After the Barefoot Contessa closed for the winter, Ina moved back to DC.
“Jeffrey met me at the [train] station, and when we got to our house, we sat together on the steps outside,” Ina recalls in the book, “reluctant to go in because we were caught between two worlds: the way it used to be when we were Ina and Jeffrey, and the sad way it was now. A painful limbo.”
The former White House nuclear policy analyst recounted their conversation shortly before Jeffrey left for his six-week work trip.
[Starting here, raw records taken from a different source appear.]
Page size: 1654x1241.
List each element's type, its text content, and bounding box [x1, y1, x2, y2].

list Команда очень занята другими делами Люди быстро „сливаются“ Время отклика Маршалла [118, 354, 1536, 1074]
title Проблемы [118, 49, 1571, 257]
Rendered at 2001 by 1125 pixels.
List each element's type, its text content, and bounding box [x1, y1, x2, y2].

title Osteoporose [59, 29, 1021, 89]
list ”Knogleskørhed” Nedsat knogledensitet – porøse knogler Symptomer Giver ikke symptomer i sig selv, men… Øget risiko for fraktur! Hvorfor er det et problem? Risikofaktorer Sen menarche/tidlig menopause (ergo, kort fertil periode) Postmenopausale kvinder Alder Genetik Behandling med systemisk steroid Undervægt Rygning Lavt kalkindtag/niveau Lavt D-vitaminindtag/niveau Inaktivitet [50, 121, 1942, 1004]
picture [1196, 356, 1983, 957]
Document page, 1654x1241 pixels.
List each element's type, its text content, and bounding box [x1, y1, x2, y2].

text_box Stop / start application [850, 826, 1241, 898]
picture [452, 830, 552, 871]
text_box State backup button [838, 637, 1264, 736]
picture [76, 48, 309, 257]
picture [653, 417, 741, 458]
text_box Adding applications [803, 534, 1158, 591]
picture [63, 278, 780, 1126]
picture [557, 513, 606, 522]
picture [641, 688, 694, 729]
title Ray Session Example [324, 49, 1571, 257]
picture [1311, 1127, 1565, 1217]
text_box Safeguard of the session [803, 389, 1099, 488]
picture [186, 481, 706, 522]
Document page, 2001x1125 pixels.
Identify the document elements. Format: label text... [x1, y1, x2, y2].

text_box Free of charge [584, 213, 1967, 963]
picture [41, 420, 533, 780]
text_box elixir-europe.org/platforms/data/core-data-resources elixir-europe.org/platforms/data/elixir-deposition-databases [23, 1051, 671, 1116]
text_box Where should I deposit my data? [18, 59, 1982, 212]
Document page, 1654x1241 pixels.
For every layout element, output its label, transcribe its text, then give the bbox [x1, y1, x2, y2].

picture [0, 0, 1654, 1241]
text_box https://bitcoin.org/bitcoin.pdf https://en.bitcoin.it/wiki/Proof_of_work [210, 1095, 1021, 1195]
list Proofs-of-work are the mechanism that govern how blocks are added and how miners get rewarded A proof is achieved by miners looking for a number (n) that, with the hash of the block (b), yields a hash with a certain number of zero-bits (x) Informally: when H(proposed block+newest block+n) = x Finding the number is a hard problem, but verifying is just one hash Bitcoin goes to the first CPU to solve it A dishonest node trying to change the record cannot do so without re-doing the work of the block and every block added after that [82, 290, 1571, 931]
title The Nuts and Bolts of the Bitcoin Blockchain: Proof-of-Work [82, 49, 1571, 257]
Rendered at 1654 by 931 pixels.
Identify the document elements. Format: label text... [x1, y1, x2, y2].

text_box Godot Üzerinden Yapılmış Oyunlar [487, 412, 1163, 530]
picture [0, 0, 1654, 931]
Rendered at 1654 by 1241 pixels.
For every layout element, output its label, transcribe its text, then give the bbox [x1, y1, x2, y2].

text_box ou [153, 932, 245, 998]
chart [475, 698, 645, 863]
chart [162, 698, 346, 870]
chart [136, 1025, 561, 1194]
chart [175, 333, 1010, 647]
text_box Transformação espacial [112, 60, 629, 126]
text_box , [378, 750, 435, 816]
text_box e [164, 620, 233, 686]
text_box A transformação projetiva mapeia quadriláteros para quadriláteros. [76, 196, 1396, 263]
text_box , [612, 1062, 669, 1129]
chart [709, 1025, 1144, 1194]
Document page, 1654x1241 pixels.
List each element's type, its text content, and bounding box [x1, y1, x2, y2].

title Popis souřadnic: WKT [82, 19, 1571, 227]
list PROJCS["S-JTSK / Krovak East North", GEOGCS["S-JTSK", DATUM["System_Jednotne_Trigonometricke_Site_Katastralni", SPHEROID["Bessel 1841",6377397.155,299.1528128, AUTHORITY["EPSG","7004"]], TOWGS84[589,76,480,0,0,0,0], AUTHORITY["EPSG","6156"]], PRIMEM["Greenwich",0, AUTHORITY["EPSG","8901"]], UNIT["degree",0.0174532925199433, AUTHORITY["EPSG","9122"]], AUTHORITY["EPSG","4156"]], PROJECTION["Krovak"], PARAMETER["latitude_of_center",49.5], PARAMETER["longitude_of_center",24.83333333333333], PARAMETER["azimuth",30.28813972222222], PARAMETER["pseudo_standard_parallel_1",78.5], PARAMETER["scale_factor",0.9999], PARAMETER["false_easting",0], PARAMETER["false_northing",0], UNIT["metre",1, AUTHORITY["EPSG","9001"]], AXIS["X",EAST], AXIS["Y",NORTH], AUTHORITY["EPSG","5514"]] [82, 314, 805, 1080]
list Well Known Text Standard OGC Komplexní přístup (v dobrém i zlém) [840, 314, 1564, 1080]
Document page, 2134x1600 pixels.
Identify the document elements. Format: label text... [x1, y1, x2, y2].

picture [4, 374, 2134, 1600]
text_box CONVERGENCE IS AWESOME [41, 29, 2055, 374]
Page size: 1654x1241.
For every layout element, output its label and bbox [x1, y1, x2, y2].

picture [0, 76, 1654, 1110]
“‘What can I do to change your mind?’ he asked so hopefully, not understanding that I doubted we could make our relationship work, and that we might be heading for divorce. I just couldn’t live with him in a traditional ‘man and wife’ relationship. Jeffrey hadn’t done anything wrong. He was just doing what every man before him had done. But we were living in a new era, and that behavior wasn’t okay with me anymore. I had changed.”
Ina told the now Yale professor that he’d need to see a therapist if he wanted to reconcile. She had hoped a professional would help him see their dynamic as equal partners.
“One hour, that’s all Jeffrey needed,” Ina recalled. “He went once for an hour and totally got it.”
“Jeffrey’s willingness to see the therapist was as significant as anything that might happen during their session,” she writes in “Be Ready When the Luck Happens.”
“He was that determined to convince me he was serious about making our marriage work.”
In her memoir, she continues, “Six weeks passed. We talked, we listened, and more importantly, we heard each other when we aired our concerns. Moving forward, we could be equals who took care of each other. It wouldn’t happen overnight, but if we worked toward the same goal, we could change things together.”
In the end, the longtime couple, who started dating in 1965, came out of that time stronger than ever.
“Thank god I did,” she says. “I think how crazy that was and how dangerous it was, but we wouldn’t have the relationship we have now if I hadn’t done it.”
“It changed him,” she adds, “but it also changed me too.”
And if you ask Jeffrey, the businessman couldn’t be happier about where he and his other half stand today.
“She’s the center of my life,” he gushed on 60 Minutes in 2023. “She’s actually the font of an enormous amount of fun. And she is the center of the home. That’s what she is to me.”